Where Photo Businesses Should Spend Their Advertising Dollars

As newspapers and magazines struggle to keep eyeballs from turning to the free world of the Web, more and more blogs are rising up to fill the niches once dominated by print. Despite the changing landscape, magazines are still able to command high advertising rates that blogs can’t match (yet). Wanting to find out whether magazines or blogs provided the best bang of each advertising buck, photographer Trey Ratcliff recently spent $26,000 placing ads in three major photography magazines, comparing the results to his online affiliate ad returns. His conclusion?

If I was consulting for one of these product companies that puts significant funds into magazine advertising, I would challenge them to try something new for six months: Try taking 50% of that money and put it into several hundred blogs, podcasts and review sites and measure the results. Cut the worst performers and find new ones.
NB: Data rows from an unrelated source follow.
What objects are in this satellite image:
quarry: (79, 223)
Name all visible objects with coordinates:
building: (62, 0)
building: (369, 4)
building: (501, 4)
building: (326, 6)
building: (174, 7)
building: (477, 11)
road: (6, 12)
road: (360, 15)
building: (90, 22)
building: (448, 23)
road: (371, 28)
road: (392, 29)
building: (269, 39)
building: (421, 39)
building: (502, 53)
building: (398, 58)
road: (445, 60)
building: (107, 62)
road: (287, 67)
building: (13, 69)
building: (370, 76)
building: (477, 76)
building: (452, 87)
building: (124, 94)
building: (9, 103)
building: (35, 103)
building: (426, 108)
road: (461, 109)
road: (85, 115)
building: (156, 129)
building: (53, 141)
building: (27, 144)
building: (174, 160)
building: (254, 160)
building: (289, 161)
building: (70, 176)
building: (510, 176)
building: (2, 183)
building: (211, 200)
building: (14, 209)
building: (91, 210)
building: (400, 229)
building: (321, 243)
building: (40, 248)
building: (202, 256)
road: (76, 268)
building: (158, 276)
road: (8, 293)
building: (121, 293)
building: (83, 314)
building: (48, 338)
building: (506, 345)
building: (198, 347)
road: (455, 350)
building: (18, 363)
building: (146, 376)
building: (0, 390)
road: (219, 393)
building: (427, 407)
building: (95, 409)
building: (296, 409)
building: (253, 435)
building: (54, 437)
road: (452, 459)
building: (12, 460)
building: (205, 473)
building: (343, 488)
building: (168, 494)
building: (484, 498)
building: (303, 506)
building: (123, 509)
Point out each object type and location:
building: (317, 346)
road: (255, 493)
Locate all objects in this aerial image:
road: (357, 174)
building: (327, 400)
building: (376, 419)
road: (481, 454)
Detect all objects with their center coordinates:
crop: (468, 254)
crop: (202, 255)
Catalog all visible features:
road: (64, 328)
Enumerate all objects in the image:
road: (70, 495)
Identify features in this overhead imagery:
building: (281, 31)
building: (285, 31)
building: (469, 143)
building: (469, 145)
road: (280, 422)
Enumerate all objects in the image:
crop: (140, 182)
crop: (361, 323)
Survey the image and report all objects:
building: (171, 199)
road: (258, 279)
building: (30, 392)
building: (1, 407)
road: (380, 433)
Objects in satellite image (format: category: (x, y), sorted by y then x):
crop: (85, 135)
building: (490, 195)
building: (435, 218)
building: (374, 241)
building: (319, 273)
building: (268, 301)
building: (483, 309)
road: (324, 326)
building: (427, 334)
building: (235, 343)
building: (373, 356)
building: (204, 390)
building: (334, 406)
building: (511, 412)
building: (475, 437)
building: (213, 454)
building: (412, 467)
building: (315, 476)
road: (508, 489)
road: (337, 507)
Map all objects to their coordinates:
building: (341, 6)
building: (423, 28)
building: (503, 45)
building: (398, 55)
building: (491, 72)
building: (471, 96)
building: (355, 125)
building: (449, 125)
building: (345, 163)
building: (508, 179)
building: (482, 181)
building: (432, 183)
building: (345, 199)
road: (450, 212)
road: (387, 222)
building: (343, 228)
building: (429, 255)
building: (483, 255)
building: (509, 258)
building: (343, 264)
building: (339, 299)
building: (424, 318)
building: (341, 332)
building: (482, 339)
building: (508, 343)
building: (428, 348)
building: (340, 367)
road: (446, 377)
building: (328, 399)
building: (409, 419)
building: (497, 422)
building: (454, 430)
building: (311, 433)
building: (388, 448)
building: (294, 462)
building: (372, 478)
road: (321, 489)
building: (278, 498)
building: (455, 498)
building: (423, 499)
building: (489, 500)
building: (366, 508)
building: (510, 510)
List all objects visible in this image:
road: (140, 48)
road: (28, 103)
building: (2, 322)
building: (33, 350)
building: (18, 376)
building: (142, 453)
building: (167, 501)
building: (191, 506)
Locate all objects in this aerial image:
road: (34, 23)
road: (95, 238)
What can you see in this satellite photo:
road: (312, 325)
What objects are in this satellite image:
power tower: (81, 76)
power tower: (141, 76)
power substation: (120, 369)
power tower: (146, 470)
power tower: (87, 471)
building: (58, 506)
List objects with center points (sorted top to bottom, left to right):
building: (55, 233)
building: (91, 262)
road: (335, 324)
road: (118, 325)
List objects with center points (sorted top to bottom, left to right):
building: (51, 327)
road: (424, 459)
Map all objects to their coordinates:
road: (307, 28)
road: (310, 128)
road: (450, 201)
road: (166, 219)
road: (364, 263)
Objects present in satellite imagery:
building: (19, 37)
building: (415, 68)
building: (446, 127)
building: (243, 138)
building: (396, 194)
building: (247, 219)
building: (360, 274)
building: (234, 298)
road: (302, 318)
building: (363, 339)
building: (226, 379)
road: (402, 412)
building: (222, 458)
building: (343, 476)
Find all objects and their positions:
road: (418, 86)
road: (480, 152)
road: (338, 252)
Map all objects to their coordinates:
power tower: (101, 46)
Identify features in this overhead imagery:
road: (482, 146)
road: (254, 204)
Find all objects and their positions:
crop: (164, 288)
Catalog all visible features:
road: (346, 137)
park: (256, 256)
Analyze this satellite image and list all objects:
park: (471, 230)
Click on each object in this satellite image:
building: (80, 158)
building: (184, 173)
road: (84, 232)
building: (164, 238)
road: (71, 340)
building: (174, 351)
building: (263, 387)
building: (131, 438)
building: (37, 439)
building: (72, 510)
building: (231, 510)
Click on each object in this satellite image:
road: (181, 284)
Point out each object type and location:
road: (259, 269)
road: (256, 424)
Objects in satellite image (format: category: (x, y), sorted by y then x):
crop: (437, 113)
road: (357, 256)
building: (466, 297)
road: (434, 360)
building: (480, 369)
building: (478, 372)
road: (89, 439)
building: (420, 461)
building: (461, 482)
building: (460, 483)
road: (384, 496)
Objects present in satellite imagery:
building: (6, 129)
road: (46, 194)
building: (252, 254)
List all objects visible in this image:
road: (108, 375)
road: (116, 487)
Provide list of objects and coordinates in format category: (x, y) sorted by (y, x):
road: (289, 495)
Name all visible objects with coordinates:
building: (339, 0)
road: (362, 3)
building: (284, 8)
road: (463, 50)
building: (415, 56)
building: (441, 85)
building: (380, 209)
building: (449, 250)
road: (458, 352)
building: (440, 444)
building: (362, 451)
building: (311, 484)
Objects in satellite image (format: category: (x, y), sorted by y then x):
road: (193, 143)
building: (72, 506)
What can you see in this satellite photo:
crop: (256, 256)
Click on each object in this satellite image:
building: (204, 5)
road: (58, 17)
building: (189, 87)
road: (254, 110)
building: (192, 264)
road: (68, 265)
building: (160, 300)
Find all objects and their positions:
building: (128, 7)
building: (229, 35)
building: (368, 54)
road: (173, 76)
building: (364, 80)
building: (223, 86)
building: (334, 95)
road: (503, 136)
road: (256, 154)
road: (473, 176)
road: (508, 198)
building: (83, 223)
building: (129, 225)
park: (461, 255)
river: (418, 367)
Only one of the three magazines actually made Ratcliff money (the other two lost over ten thousand dollars) — the one that included an online ad rotation as part of the package.

Stop Advertising in Photo Magazines – Head West to the Web [Trey Ratcliff]

Thanks for sending in the tip, Troy!

  • John

    It absolutely boggles my mind that his horrible HDR photography is so popular. 

  • Anonymous

    All people are extremely busy, yet some find time to write blog posts and the others to comment on them

    Window Installation Provo

    roof restoration sydney

  • Dave

    I just had a look and totally agree. This ham-handed hdr treatment is the mark of someone not confident enough in their own photography. I am a big proponent of the digital darkroom after spending many years in the chemical darkroom, but I can recognize someone using software as a crutch.

  • Matt

    Why would you even bother wasting your cash advertising in a photography magazine…surly your advertising yourself to the wrong market?